STANFORD CS 124 / LINGUIST 180   -     Winter 2009
Homework 5: Exercises and Search Engine Comparison
Due: Feb 17 before the start of class

This assignment takes the form of a problem set. Many of the questions are similar to the ones that might show up on the final. Answer them fully but succinctly. Please turn in your problem sets IN CLASS, ON PAPER the day they're due. All remember to staple and write your name on your homework. (On every page is highly advised.) Late submissions may be slipped under Jenny/David's office in Gates 232 or handed in during office hours.

Questions

  1. IIR Exercise 1.1

  2. IIR Exercise 1.4

  3. IIR Exercise 2.1

  4. IIR Exercise 2.3

  5. Describe how Pang, Lee, and Vaithyanathan (2002) dealt with negation words like "not", "no", or "didn't" in their sentiment analysis. Make up two review sentences that show different kids of negation that their method would fail on. Propose an improved algorithm.

  6. Using Levenshtein distance, is ride closer to shard or to bier? (Give the two Levenshtein distances.)
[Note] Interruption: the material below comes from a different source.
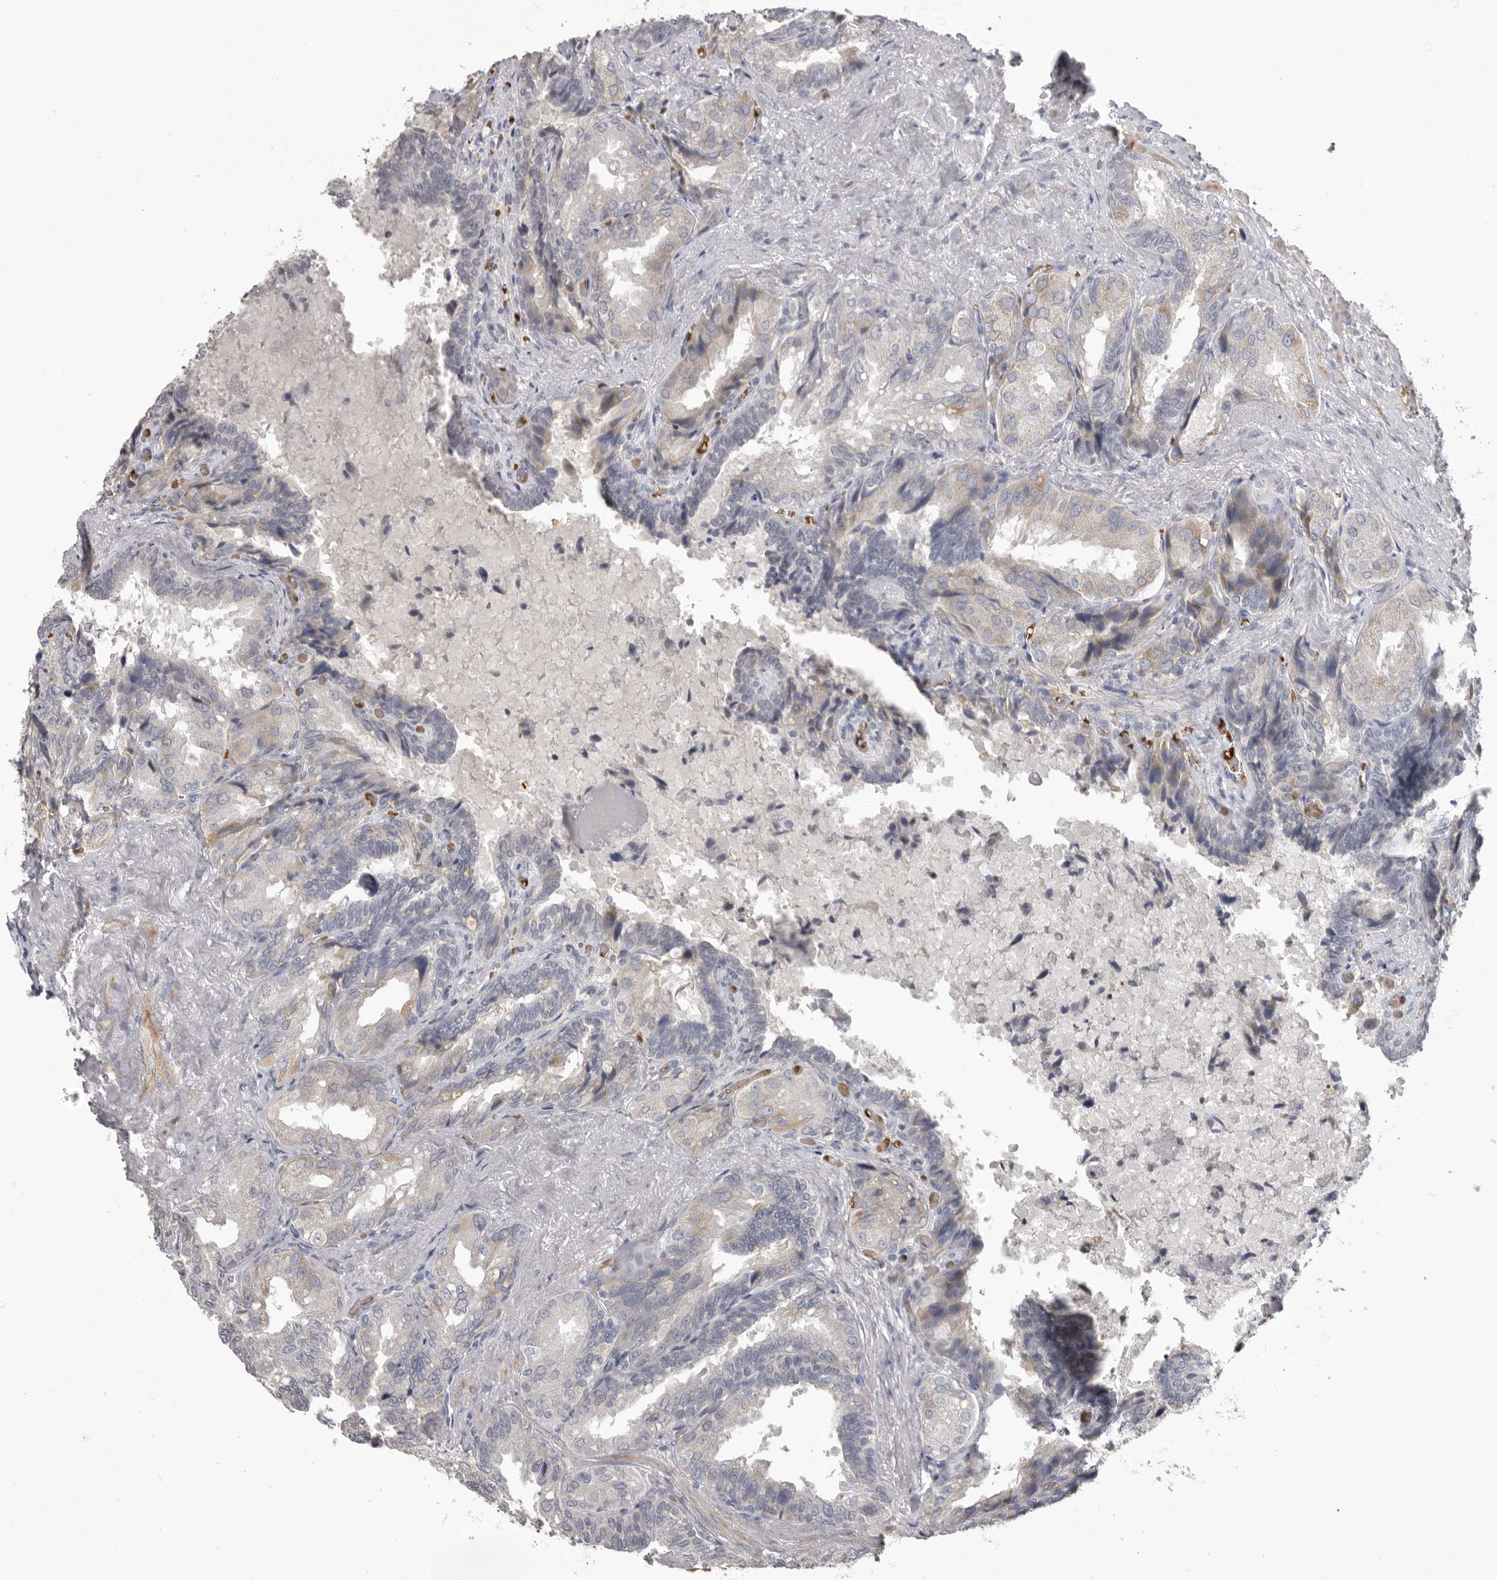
{"staining": {"intensity": "negative", "quantity": "none", "location": "none"}, "tissue": "seminal vesicle", "cell_type": "Glandular cells", "image_type": "normal", "snomed": [{"axis": "morphology", "description": "Normal tissue, NOS"}, {"axis": "topography", "description": "Seminal veicle"}, {"axis": "topography", "description": "Peripheral nerve tissue"}], "caption": "A high-resolution photomicrograph shows immunohistochemistry (IHC) staining of benign seminal vesicle, which reveals no significant positivity in glandular cells.", "gene": "TNR", "patient": {"sex": "male", "age": 63}}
  7. Finish the computations in Figure 6.10 of Speech and Language Processing, and tell us the final viterbi value v3(end) (also called v3(qf)). Also as I mentioned in class note that there is a typo in the computation of v2(2), so you'll have to fix that along the way. Show your work.

  8. Describe some differences between the snippets (the "keywords in context") that Google and Yahoo! return. For example, you might comment on how "approximate query matching" (in which the word in the document may not be exactly in the same form as in the query) relates to the snippets produced by the two. Give two queries and the results provided by each search engine. Explain what you think the search engines are doing differently.

  9. Some search engines seem to do more complex morphological analysis (stemming) than others. Give example queries (and results for the queries) that demonstrate how differences in the approach to morphology/stemming result in different pages returned by Google and Yahoo!. Give at least one example where Google's approach seems better, and at least one where Yahoo!'s approach seems better. Explain your reasoning.